### SUPPLIED DATA

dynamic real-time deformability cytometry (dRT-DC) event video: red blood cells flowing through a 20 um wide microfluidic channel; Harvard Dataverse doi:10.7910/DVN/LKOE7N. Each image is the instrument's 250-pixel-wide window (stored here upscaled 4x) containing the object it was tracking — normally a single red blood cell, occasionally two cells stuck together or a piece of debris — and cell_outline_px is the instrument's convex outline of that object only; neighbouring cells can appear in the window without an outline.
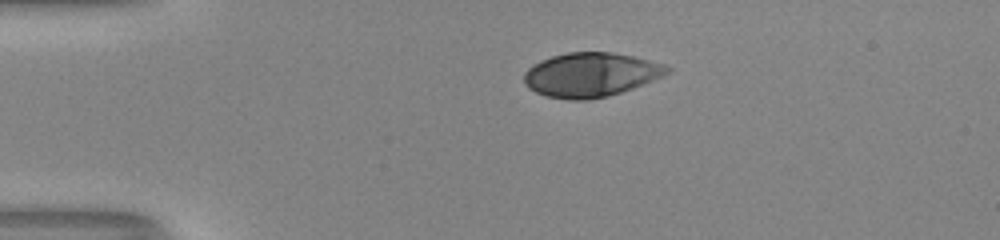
{"species": "human", "species_latin": "Homo sapiens", "temperature_condition": "room temperature", "stored_images_in_passage": 42, "camera_frame_rate_fps": 3000, "um_per_image_px": 0.085, "donor": {"sex": "male"}, "frame": {"image": 1, "passage_image": 1, "time_ms": 0.0, "image_size_px": [1000, 240], "cell_outline_px": [[672, 68], [668, 72], [652, 80], [632, 88], [608, 96], [588, 100], [568, 100], [548, 96], [536, 92], [528, 88], [524, 84], [524, 72], [528, 68], [540, 60], [552, 56], [568, 52], [612, 52], [632, 56], [664, 64]], "centroid_in_image_um": [50.17, 6.35], "position_along_channel_um": 34.8, "area_um2": 36.65}}
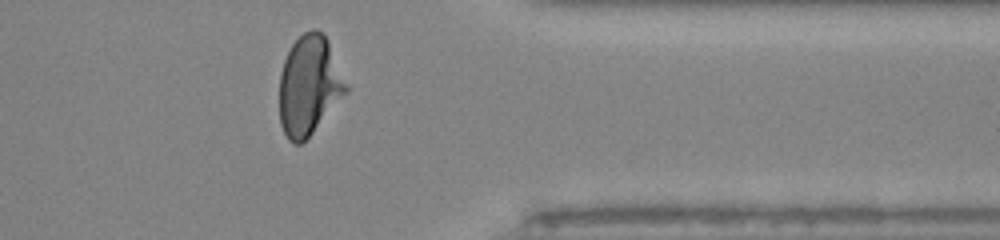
{"frame": {"image": 2, "passage_image": 32, "time_ms": 10.333, "image_size_px": [1000, 240], "cell_outline_px": [[348, 92], [312, 132], [300, 144], [292, 144], [288, 140], [280, 124], [280, 72], [284, 60], [292, 44], [304, 32], [312, 28], [316, 28], [324, 32], [328, 40], [348, 84]], "centroid_in_image_um": [26.29, 7.24], "position_along_channel_um": 385.1, "area_um2": 38.67}}
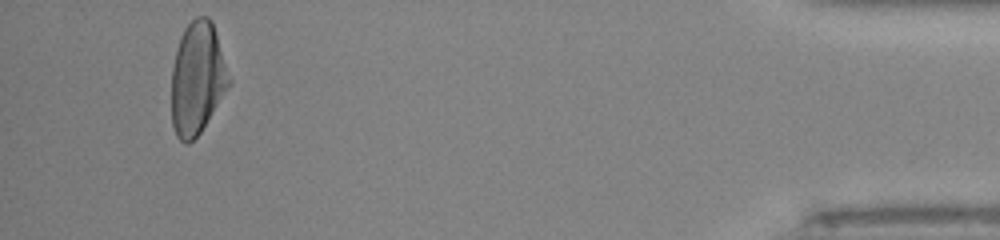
{"frame": {"image": 3, "passage_image": 39, "time_ms": 12.667, "image_size_px": [1000, 240], "cell_outline_px": [[232, 80], [200, 132], [188, 144], [184, 144], [176, 136], [172, 124], [172, 68], [180, 36], [184, 28], [196, 16], [208, 16], [212, 20]], "centroid_in_image_um": [16.77, 6.63], "position_along_channel_um": 418.4, "area_um2": 37.51}, "authors_computed_cell_mechanics": {"area_um2": 38.4081, "velocity_mm_per_s": 4.0242, "shape_relaxation_time_tau1_ms": 3.4818, "shape_relaxation_time_tau2_ms": null, "deformation_change_tau1": 0.2018, "deformation_change_tau2": null}}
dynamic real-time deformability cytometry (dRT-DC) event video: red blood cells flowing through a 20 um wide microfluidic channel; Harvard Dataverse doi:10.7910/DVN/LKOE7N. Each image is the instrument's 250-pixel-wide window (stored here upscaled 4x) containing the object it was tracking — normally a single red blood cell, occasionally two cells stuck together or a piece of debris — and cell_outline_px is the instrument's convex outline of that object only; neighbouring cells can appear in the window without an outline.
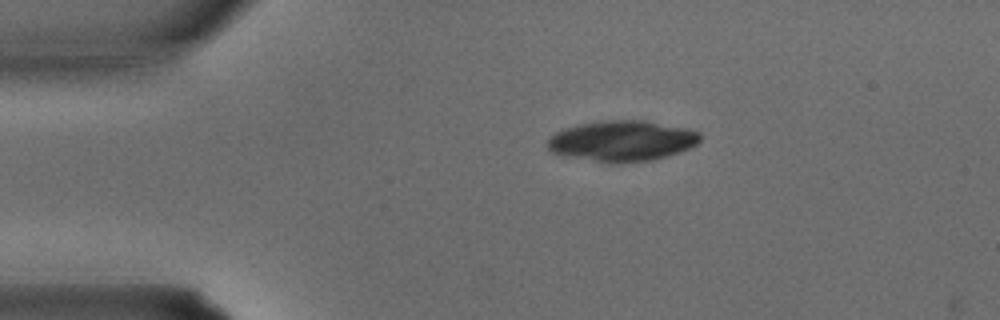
{"species": "common noctule bat (a hibernating species)", "species_latin": "Nyctalus noctula", "temperature_condition": "warm", "stored_images_in_passage": 15, "camera_frame_rate_fps": 3000, "um_per_image_px": 0.085, "animal": {"sex": "male", "body_mass_g": 15.6}, "frame": {"image": 1, "passage_image": 1, "time_ms": 0.0, "image_size_px": [1000, 320], "cell_outline_px": [[700, 140], [692, 148], [668, 156], [652, 160], [596, 160], [564, 156], [552, 152], [548, 148], [548, 140], [556, 132], [564, 128], [580, 124], [600, 120], [644, 120], [684, 128], [700, 132]], "centroid_in_image_um": [52.9, 11.94], "position_along_channel_um": 32.1, "area_um2": 35.32}}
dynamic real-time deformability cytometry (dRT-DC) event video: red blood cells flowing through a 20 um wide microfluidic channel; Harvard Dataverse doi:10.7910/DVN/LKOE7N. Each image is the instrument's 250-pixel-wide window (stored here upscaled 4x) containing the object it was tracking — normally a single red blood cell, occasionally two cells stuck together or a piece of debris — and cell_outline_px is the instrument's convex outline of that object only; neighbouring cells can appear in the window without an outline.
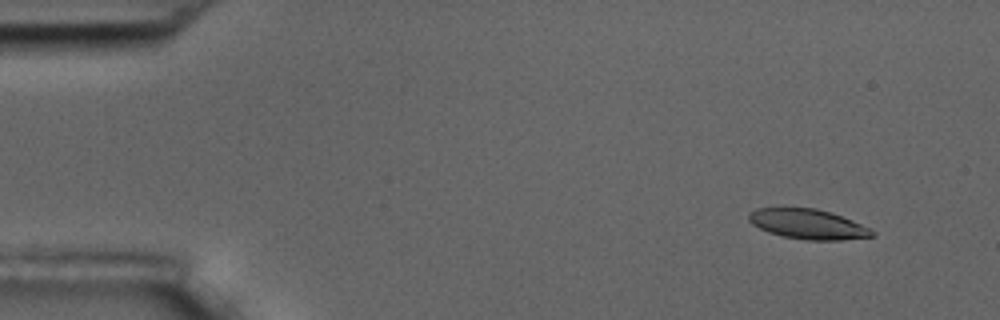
{"species": "common noctule bat (a hibernating species)", "species_latin": "Nyctalus noctula", "temperature_condition": "room temperature", "stored_images_in_passage": 5, "camera_frame_rate_fps": 3000, "um_per_image_px": 0.085, "animal": {"sex": "male", "body_mass_g": 17.5, "forearm_length_mm": 52.3}, "frame": {"image": 1, "passage_image": 1, "time_ms": 0.0, "image_size_px": [1000, 320], "cell_outline_px": [[876, 236], [840, 240], [808, 240], [780, 236], [768, 232], [752, 224], [748, 220], [748, 212], [756, 208], [816, 208], [832, 212], [872, 228], [876, 232]], "centroid_in_image_um": [68.7, 19.05], "position_along_channel_um": 16.3, "area_um2": 21.79}}
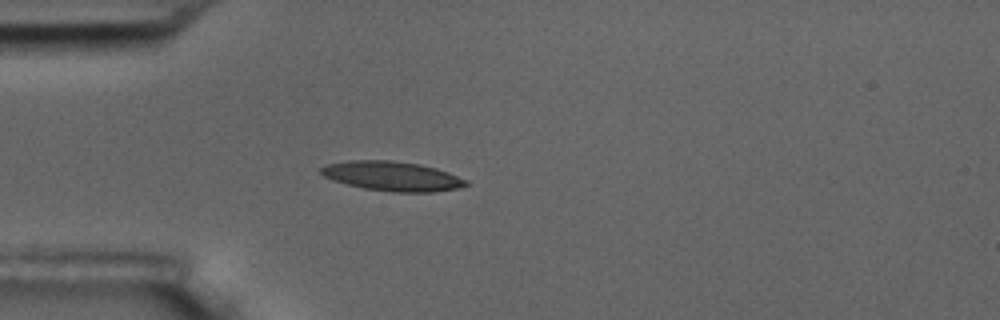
{"frame": {"image": 2, "passage_image": 4, "time_ms": 3.667, "image_size_px": [1000, 320], "cell_outline_px": [[468, 184], [460, 188], [432, 192], [392, 192], [364, 188], [332, 180], [324, 176], [320, 172], [320, 168], [328, 164], [348, 160], [388, 160], [420, 164], [436, 168], [448, 172], [468, 180]], "centroid_in_image_um": [33.36, 14.97], "position_along_channel_um": 51.6, "area_um2": 24.91}}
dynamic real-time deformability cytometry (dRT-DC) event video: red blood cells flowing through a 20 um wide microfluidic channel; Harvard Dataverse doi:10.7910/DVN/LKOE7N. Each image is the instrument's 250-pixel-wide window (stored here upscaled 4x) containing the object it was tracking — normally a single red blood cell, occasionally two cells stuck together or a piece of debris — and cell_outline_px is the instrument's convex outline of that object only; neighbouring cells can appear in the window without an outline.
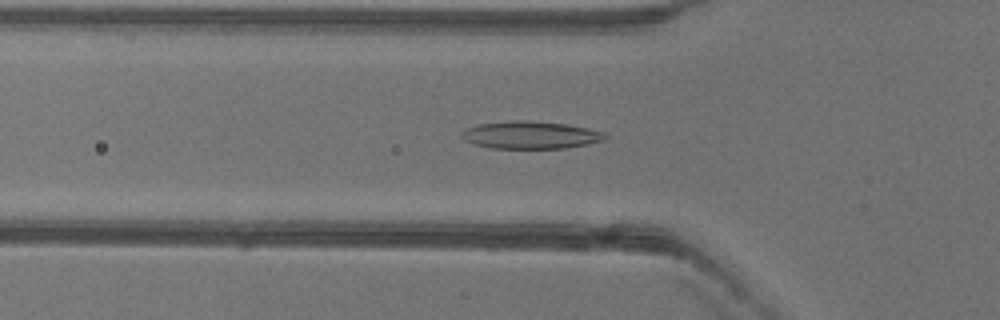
{"species": "common noctule bat (a hibernating species)", "species_latin": "Nyctalus noctula", "temperature_condition": "warm", "stored_images_in_passage": 51, "camera_frame_rate_fps": 3000, "um_per_image_px": 0.085, "animal": {"sex": "female"}, "frame": {"image": 1, "passage_image": 17, "time_ms": 5.333, "image_size_px": [1000, 320], "cell_outline_px": [[608, 136], [604, 140], [588, 144], [564, 148], [488, 148], [464, 140], [460, 136], [460, 132], [464, 128], [480, 124], [512, 120], [524, 120], [564, 124], [588, 128], [604, 132]], "centroid_in_image_um": [45.06, 11.47], "position_along_channel_um": 80.7, "area_um2": 23.0}}
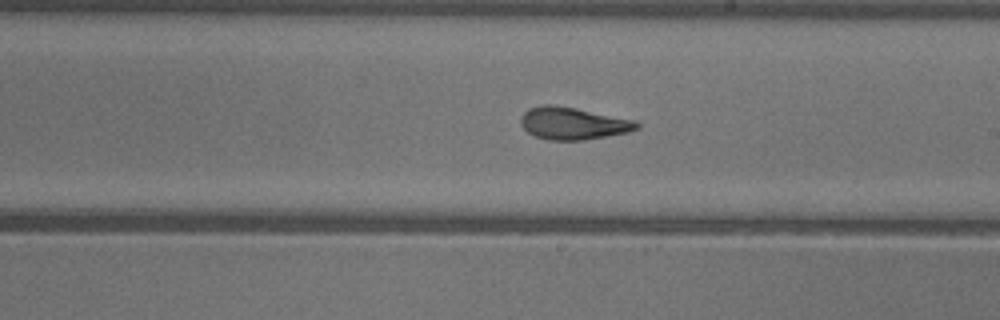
{"frame": {"image": 2, "passage_image": 29, "time_ms": 9.333, "image_size_px": [1000, 320], "cell_outline_px": [[640, 128], [628, 132], [584, 140], [548, 140], [536, 136], [528, 132], [520, 124], [520, 116], [528, 108], [540, 104], [552, 104], [576, 108], [636, 120], [640, 124]], "centroid_in_image_um": [48.69, 10.47], "position_along_channel_um": 240.3, "area_um2": 22.02}}
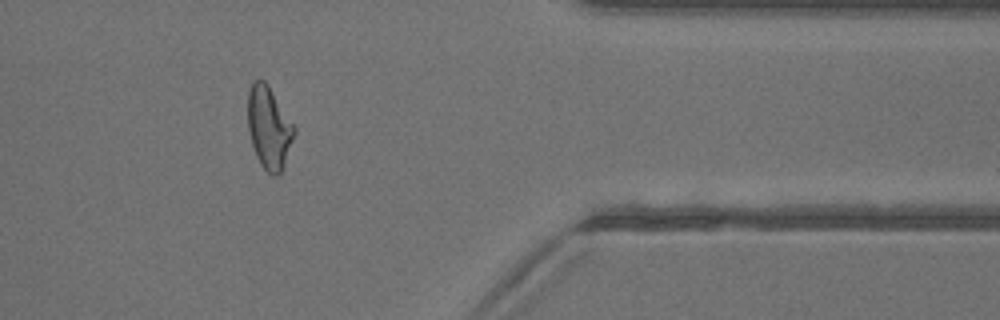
{"frame": {"image": 3, "passage_image": 42, "time_ms": 13.667, "image_size_px": [1000, 320], "cell_outline_px": [[296, 132], [284, 168], [276, 176], [272, 176], [260, 164], [256, 156], [252, 144], [248, 128], [248, 92], [252, 80], [264, 80], [268, 84], [296, 128]], "centroid_in_image_um": [22.87, 10.86], "position_along_channel_um": 388.5, "area_um2": 22.43}, "authors_computed_cell_mechanics": {"area_um2": 22.5998, "velocity_mm_per_s": 3.9621, "shape_relaxation_time_tau1_ms": 9.7228, "shape_relaxation_time_tau2_ms": 1.7367, "deformation_change_tau1": 0.2729, "deformation_change_tau2": 0.0916}}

######

→ YOUR TASK
Without the pictures, restate each entry exactly.

→ ANSWER FOR THIS EXERCISE
dynamic real-time deformability cytometry (dRT-DC) event video: red blood cells flowing through a 20 um wide microfluidic channel; Harvard Dataverse doi:10.7910/DVN/LKOE7N. Each image is the instrument's 250-pixel-wide window (stored here upscaled 4x) containing the object it was tracking — normally a single red blood cell, occasionally two cells stuck together or a piece of debris — and cell_outline_px is the instrument's convex outline of that object only; neighbouring cells can appear in the window without an outline.
{"species": "human", "species_latin": "Homo sapiens", "temperature_condition": "room temperature", "stored_images_in_passage": 42, "camera_frame_rate_fps": 3000, "um_per_image_px": 0.085, "donor": {"sex": "male"}, "frame": {"image": 1, "passage_image": 1, "time_ms": 0.0, "image_size_px": [1000, 240], "cell_outline_px": [[672, 68], [668, 72], [652, 80], [632, 88], [608, 96], [588, 100], [568, 100], [548, 96], [536, 92], [528, 88], [524, 84], [524, 72], [528, 68], [540, 60], [552, 56], [568, 52], [612, 52], [632, 56], [664, 64]], "centroid_in_image_um": [50.17, 6.35], "position_along_channel_um": 34.8, "area_um2": 36.65}}
{"frame": {"image": 2, "passage_image": 32, "time_ms": 10.333, "image_size_px": [1000, 240], "cell_outline_px": [[348, 92], [312, 132], [300, 144], [292, 144], [288, 140], [280, 124], [280, 72], [284, 60], [292, 44], [304, 32], [312, 28], [316, 28], [324, 32], [328, 40], [348, 84]], "centroid_in_image_um": [26.29, 7.24], "position_along_channel_um": 385.1, "area_um2": 38.67}}
{"frame": {"image": 3, "passage_image": 39, "time_ms": 12.667, "image_size_px": [1000, 240], "cell_outline_px": [[232, 80], [200, 132], [188, 144], [184, 144], [176, 136], [172, 124], [172, 68], [180, 36], [184, 28], [196, 16], [208, 16], [212, 20]], "centroid_in_image_um": [16.77, 6.63], "position_along_channel_um": 418.4, "area_um2": 37.51}, "authors_computed_cell_mechanics": {"area_um2": 38.4081, "velocity_mm_per_s": 4.0242, "shape_relaxation_time_tau1_ms": 3.4818, "shape_relaxation_time_tau2_ms": null, "deformation_change_tau1": 0.2018, "deformation_change_tau2": null}}
dynamic real-time deformability cytometry (dRT-DC) event video: red blood cells flowing through a 20 um wide microfluidic channel; Harvard Dataverse doi:10.7910/DVN/LKOE7N. Each image is the instrument's 250-pixel-wide window (stored here upscaled 4x) containing the object it was tracking — normally a single red blood cell, occasionally two cells stuck together or a piece of debris — and cell_outline_px is the instrument's convex outline of that object only; neighbouring cells can appear in the window without an outline.
{"species": "common noctule bat (a hibernating species)", "species_latin": "Nyctalus noctula", "temperature_condition": "warm", "stored_images_in_passage": 15, "camera_frame_rate_fps": 3000, "um_per_image_px": 0.085, "animal": {"sex": "male", "body_mass_g": 15.6}, "frame": {"image": 1, "passage_image": 1, "time_ms": 0.0, "image_size_px": [1000, 320], "cell_outline_px": [[700, 140], [692, 148], [668, 156], [652, 160], [596, 160], [564, 156], [552, 152], [548, 148], [548, 140], [556, 132], [564, 128], [580, 124], [600, 120], [644, 120], [684, 128], [700, 132]], "centroid_in_image_um": [52.9, 11.94], "position_along_channel_um": 32.1, "area_um2": 35.32}}
dynamic real-time deformability cytometry (dRT-DC) event video: red blood cells flowing through a 20 um wide microfluidic channel; Harvard Dataverse doi:10.7910/DVN/LKOE7N. Each image is the instrument's 250-pixel-wide window (stored here upscaled 4x) containing the object it was tracking — normally a single red blood cell, occasionally two cells stuck together or a piece of debris — and cell_outline_px is the instrument's convex outline of that object only; neighbouring cells can appear in the window without an outline.
{"species": "common noctule bat (a hibernating species)", "species_latin": "Nyctalus noctula", "temperature_condition": "room temperature", "stored_images_in_passage": 5, "camera_frame_rate_fps": 3000, "um_per_image_px": 0.085, "animal": {"sex": "male", "body_mass_g": 17.5, "forearm_length_mm": 52.3}, "frame": {"image": 1, "passage_image": 1, "time_ms": 0.0, "image_size_px": [1000, 320], "cell_outline_px": [[876, 236], [840, 240], [808, 240], [780, 236], [768, 232], [752, 224], [748, 220], [748, 212], [756, 208], [816, 208], [832, 212], [872, 228], [876, 232]], "centroid_in_image_um": [68.7, 19.05], "position_along_channel_um": 16.3, "area_um2": 21.79}}
{"frame": {"image": 2, "passage_image": 4, "time_ms": 3.667, "image_size_px": [1000, 320], "cell_outline_px": [[468, 184], [460, 188], [432, 192], [392, 192], [364, 188], [332, 180], [324, 176], [320, 172], [320, 168], [328, 164], [348, 160], [388, 160], [420, 164], [436, 168], [448, 172], [468, 180]], "centroid_in_image_um": [33.36, 14.97], "position_along_channel_um": 51.6, "area_um2": 24.91}}
dynamic real-time deformability cytometry (dRT-DC) event video: red blood cells flowing through a 20 um wide microfluidic channel; Harvard Dataverse doi:10.7910/DVN/LKOE7N. Each image is the instrument's 250-pixel-wide window (stored here upscaled 4x) containing the object it was tracking — normally a single red blood cell, occasionally two cells stuck together or a piece of debris — and cell_outline_px is the instrument's convex outline of that object only; neighbouring cells can appear in the window without an outline.
{"species": "common noctule bat (a hibernating species)", "species_latin": "Nyctalus noctula", "temperature_condition": "warm", "stored_images_in_passage": 51, "camera_frame_rate_fps": 3000, "um_per_image_px": 0.085, "animal": {"sex": "female"}, "frame": {"image": 1, "passage_image": 17, "time_ms": 5.333, "image_size_px": [1000, 320], "cell_outline_px": [[608, 136], [604, 140], [588, 144], [564, 148], [488, 148], [464, 140], [460, 136], [460, 132], [464, 128], [480, 124], [512, 120], [524, 120], [564, 124], [588, 128], [604, 132]], "centroid_in_image_um": [45.06, 11.47], "position_along_channel_um": 80.7, "area_um2": 23.0}}
{"frame": {"image": 2, "passage_image": 29, "time_ms": 9.333, "image_size_px": [1000, 320], "cell_outline_px": [[640, 128], [628, 132], [584, 140], [548, 140], [536, 136], [528, 132], [520, 124], [520, 116], [528, 108], [540, 104], [552, 104], [576, 108], [636, 120], [640, 124]], "centroid_in_image_um": [48.69, 10.47], "position_along_channel_um": 240.3, "area_um2": 22.02}}
{"frame": {"image": 3, "passage_image": 42, "time_ms": 13.667, "image_size_px": [1000, 320], "cell_outline_px": [[296, 132], [284, 168], [276, 176], [272, 176], [260, 164], [256, 156], [252, 144], [248, 128], [248, 92], [252, 80], [264, 80], [268, 84], [296, 128]], "centroid_in_image_um": [22.87, 10.86], "position_along_channel_um": 388.5, "area_um2": 22.43}, "authors_computed_cell_mechanics": {"area_um2": 22.5998, "velocity_mm_per_s": 3.9621, "shape_relaxation_time_tau1_ms": 9.7228, "shape_relaxation_time_tau2_ms": 1.7367, "deformation_change_tau1": 0.2729, "deformation_change_tau2": 0.0916}}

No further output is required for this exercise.